November 28, 2025
Clouds, keys, and spicy comments
Switzerland: Data Protection Officers Impose Broad Cloud Ban for Authorities
Swiss data cops slam Big Cloud; debate erupts over privacy vs perks
TLDR: Swiss data watchdogs effectively banned government use of big foreign cloud apps for confidential info unless the state controls encryption keys. Comments exploded over privacy versus convenience, from “SaaS loses its magic” to distrust of U.S. laws like the Cloud Act, with calls for local providers.

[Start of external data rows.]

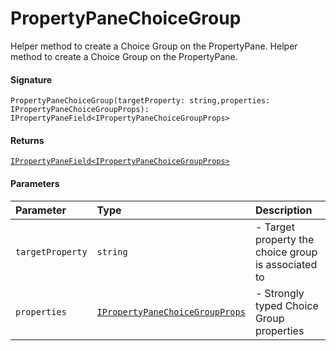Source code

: # PropertyPaneChoiceGroup

Helper method to create a Choice Group on the PropertyPane. 
Helper method to create a Choice Group on the PropertyPane.

#### Signature
`PropertyPaneChoiceGroup(targetProperty: string,properties: IPropertyPaneChoiceGroupProps): IPropertyPaneField<IPropertyPaneChoiceGroupProps>`

#### Returns
[`IPropertyPaneField<IPropertyPaneChoiceGroupProps>`](ipropertypanefield.md)


#### Parameters


| Parameter	   | Type    | Description |
|:-------------|:---------------|:------------|
| `targetProperty`    | `string` | - Target property the choice group is associated to |
| `properties`    | [`IPropertyPaneChoiceGroupProps`](ipropertypanechoicegroupprops.md) | - Strongly typed Choice Group properties |

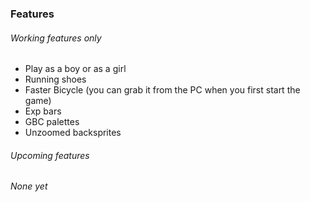### Features
###### Working features only
- Play as a boy or as a girl
- Running shoes
- Faster Bicycle (you can grab it from the PC when you first start the game)
- Exp bars
- GBC palettes
- Unzoomed backsprites

###### Upcoming features
*None yet*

Switzerland’s data protection chiefs just dropped a bomb: government agencies shouldn’t use big foreign cloud apps (think AWS, Google, Microsoft) for confidential info unless the state keeps the encryption keys, meaning the providers can’t read anything. Cue a comment-section meltdown. One camp cheered the privacy-first stance, pointing to the U.S. Cloud Act, which lets American authorities demand data even if it’s stored in Switzerland. Another camp groaned that true end-to-end encryption nukes the fun stuff—search, live collaboration, and those shiny AI features—turning trendy software into glorified file lockers, as 7777777phil bluntly put it.

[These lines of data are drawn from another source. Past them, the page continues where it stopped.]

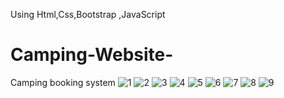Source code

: Using Html,Css,Bootstrap ,JavaScript
# Camping-Website-
Camping booking system
![1](https://github.com/Manjiri89/Camping-Website-/assets/81363082/ee215640-fc7a-41ab-b729-58aea23c80eb)
![2](https://github.com/Manjiri89/Camping-Website-/assets/81363082/879d71f6-b18a-4a05-b2a2-db5c0104c2bd)
![3](https://github.com/Manjiri89/Camping-Website-/assets/81363082/5c3cb356-2508-459c-9f8e-de64ed54fb13)
![4](https://github.com/Manjiri89/Camping-Website-/assets/81363082/f03a76bb-73ad-4e98-9cc5-3a09a47a9ddb)
![5](https://github.com/Manjiri89/Camping-Website-/assets/81363082/beaf60c6-f2cc-4d94-922c-cacd10ef4b9d)
![6](https://github.com/Manjiri89/Camping-Website-/assets/81363082/7b658002-9a20-4f31-bb02-9ca657eb255e)
![7](https://github.com/Manjiri89/Camping-Website-/assets/81363082/e91988cc-43ed-43c2-b0cf-6a05e46e0b51)
![8](https://github.com/Manjiri89/Camping-Website-/assets/81363082/10e54188-9a3e-4e8d-8e69-3f7d36ee82e2)
![9](https://github.com/Manjiri89/Camping-Website-/assets/81363082/3ba6d606-bd7f-4b20-963f-d144b6768bd5)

Practical voices chimed in with a Swiss twist: sschueller argued many public services don’t need global, always-on clouds, and local providers can handle attacks and keep things inside the border. Belter cracked the viral joke of the day, predicting a future headline where the government runs back to the cloud after realizing “the cleaning staff had more access than IT,” poking at old-school security woes. Meanwhile, neves declared trust in U.S. tech is fading since Snowden, and estebarb roasted the irony that you can’t even read the article without “marketing cookies.” Past bans (like on Microsoft 365) fizzled, so the crowd’s watching: is this a real pivot or just Swiss vibes?
Key Points
- •Privatim’s resolution effectively bans Swiss federal authorities from using international hyperscaler SaaS (e.g., AWS, Google, Microsoft) for sensitive or legally confidential personal data.

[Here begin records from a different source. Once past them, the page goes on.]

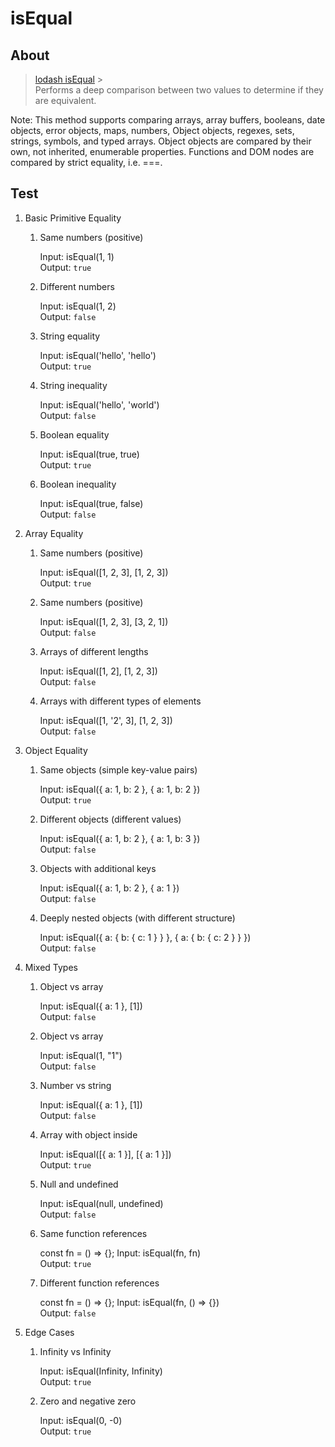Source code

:# isEqual

## About

> [lodash isEqual](https://lodash.com/docs/4.17.15#isEqual) > <br/>
> Performs a deep comparison between two values to determine if they are equivalent. <br/>

Note: This method supports comparing arrays, array buffers, booleans, date objects, error objects, maps, numbers, Object objects, regexes, sets, strings, symbols, and typed arrays. Object objects are compared by their own, not inherited, enumerable properties. Functions and DOM nodes are compared by strict equality, i.e. ===. <br/>

## Test

1. Basic Primitive Equality

   1. Same numbers (positive)

      Input: isEqual(1, 1)<br/>
      Output: `true`

   2. Different numbers

      Input: isEqual(1, 2)<br/>
      Output: `false`

   3. String equality

      Input: isEqual('hello', 'hello')<br/>
      Output: `true`

   4. String inequality

      Input: isEqual('hello', 'world')<br/>
      Output: `false`

   5. Boolean equality

      Input: isEqual(true, true)<br/>
      Output: `true`

   6. Boolean inequality

      Input: isEqual(true, false)<br/>
      Output: `false`

2. Array Equality

   1. Same numbers (positive)

      Input: isEqual([1, 2, 3], [1, 2, 3])<br/>
      Output: `true`

   2. Same numbers (positive)

      Input: isEqual([1, 2, 3], [3, 2, 1])<br/>
      Output: `false`

   3. Arrays of different lengths

      Input: isEqual([1, 2], [1, 2, 3])<br/>
      Output: `false`

   4. Arrays with different types of elements

      Input: isEqual([1, '2', 3], [1, 2, 3])<br/>
      Output: `false`

3. Object Equality

   1. Same objects (simple key-value pairs)

      Input: isEqual({ a: 1, b: 2 }, { a: 1, b: 2 })<br/>
      Output: `true`

   2. Different objects (different values)

      Input: isEqual({ a: 1, b: 2 }, { a: 1, b: 3 })<br/>
      Output: `false`

   3. Objects with additional keys

      Input: isEqual({ a: 1, b: 2 }, { a: 1 })<br/>
      Output: `false`

   4. Deeply nested objects (with different structure)

      Input: isEqual({ a: { b: { c: 1 } } }, { a: { b: { c: 2 } } })<br/>
      Output: `false`

4. Mixed Types

   1. Object vs array

      Input: isEqual({ a: 1 }, [1])<br/>
      Output: `false`

   2. Object vs array

      Input: isEqual(1, "1")<br/>
      Output: `false`

   3. Number vs string

      Input: isEqual({ a: 1 }, [1])<br/>
      Output: `false`

   4. Array with object inside

      Input: isEqual([{ a: 1 }], [{ a: 1 }])<br/>
      Output: `true`

   5. Null and undefined

      Input: isEqual(null, undefined)<br/>
      Output: `false`

   6. Same function references

      const fn = () => {};
      Input: isEqual(fn, fn)<br/>
      Output: `true`

   7. Different function references

      const fn = () => {};
      Input: isEqual(fn, () => {})<br/>
      Output: `false`

5. Edge Cases

   1. Infinity vs Infinity

      Input: isEqual(Infinity, Infinity)<br/>
      Output: `true`

   2. Zero and negative zero

      Input: isEqual(0, -0)<br/>
      Output: `true`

- •Use of SaaS for such data is only permissible with true end-to-end, client-side encryption where the cloud provider has no access to decryption keys.
- •Privatim cites low transparency, difficulty verifying compliance, long subcontractor chains, and unilateral contract changes as risks with global providers.
- •The US CLOUD Act can compel US providers to hand over data even if stored in Switzerland, creating legal uncertainty for confidential data.
- •Past declarations (e.g., about Microsoft 365) saw limited enforcement; the new resolution still poses significant IT strategy challenges for authorities.